最後にコードアドベンチャーを含めた宮城島氏の一連の取り組みについて,今後の展望を聞いてみた。
![]() |
宮城島氏:
まだ企画段階ではあるのですが,コードアドベンチャーとは別に「Roblox Studio」を教材にしたカリキュラムを作ろうと考えています。
「Roblox」には,課金システムやコミュニケーション機能があり,利用の仕方によってはトラブルにつながる可能性があります。したがって,「ゲームに対するリテラシーを高めよう」という事業の一環として考えています。
宮城島氏は,今,子どもが犯罪に巻き込まれるリスクがある場所の1つとして,ゲームに関するSNSが挙げられます。大人には,そんなリテラシーがないから,お子さんが何に巻き込まれているのか分からない。
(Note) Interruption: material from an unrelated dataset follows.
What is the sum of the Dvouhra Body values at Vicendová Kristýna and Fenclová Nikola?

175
大人も,ゲームとSNSに対する知見を高める必要があるわけです。
また,2025年度に開始したカリキュラムではあるが,「Minecraft」を使った「マネークラフトアドベンチャー」では,子どもに向けた金融教育に取り組んでいる。
宮城島氏:
全10回の授業のうち,最後の回が「詐欺に遭わないために」というテーマなんです。「お金とは何か」というところから始め,労働と雇用,貯蓄と投資などを学び,最後に詐欺に遭わないための授業をし,お子さんにリテラシーを身につけてもらいます。
今,「Roblox」というと「危険だ」と危惧する人と「儲かるから夢がある」という人に大きく二分されていますし,金融に関してもさまざまな見解がありますが,それはあまり先のない議論だと捉えています。
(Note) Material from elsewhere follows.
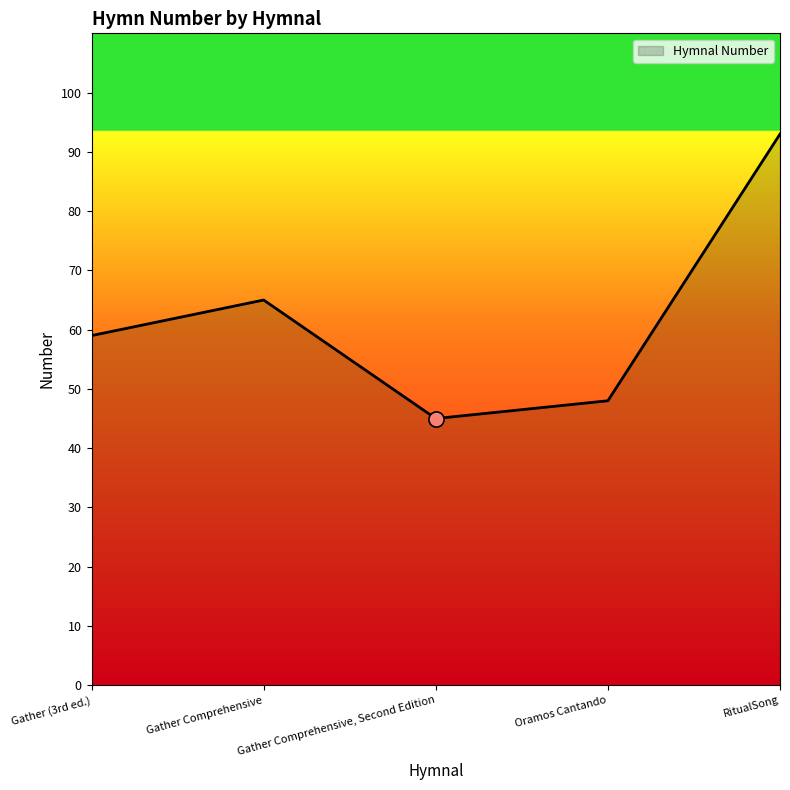

What is the change in value from Gather (3rd ed.) to Oramos Cantando?

-11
そうではなく,皆さんと一緒に学びながら,次の世代のお子さんに何をどう託していくのかという文脈で,これからもゲームについて考えていきたいですね。
岸本氏:
最初のほうでもお話ししましたが,私のような“ちょっとできない子ども”だった人間が,「楽しく学ぼう」と考えるのは,自分でもよく分かるんです。ですが今回お話を聞いていて,宮城島さんのように,自分からどんどん学べる優秀な方が,なぜそこまで「楽しく学ぶ」にこだわるのかが,少し分かった気がしました。
宮城島さんは,子どもたちを本当によく観察していて「どうすれば行動したくなるのか」「どうすれば続けたくなるのか」を考え,MinecraftやYouTuberといった他業界の仕組みも柔軟に取り入れている。そこにあるのは,徹底した「子どもファースト」の視点なんだと感じました。
また,これからの子どもたちは,次から次へと新しいものとの付き合い方を学ばなければならない時代を生きていきます。だからこそ一番大事なのは,「教養を身につけるために勉強する」ということなんだと思います。勉強そのものがゴールなのではなく,人生や社会を豊かに生きるために学ぶ。そして,新しいテクノロジーやサービスに対しても,「どう付き合うべきか」を考えられることが大切なんだと思います。宮城島さんのやるべきことは,まだまだたくさんありそうですね。私も微力ながら,協力させていただきたいと思っています。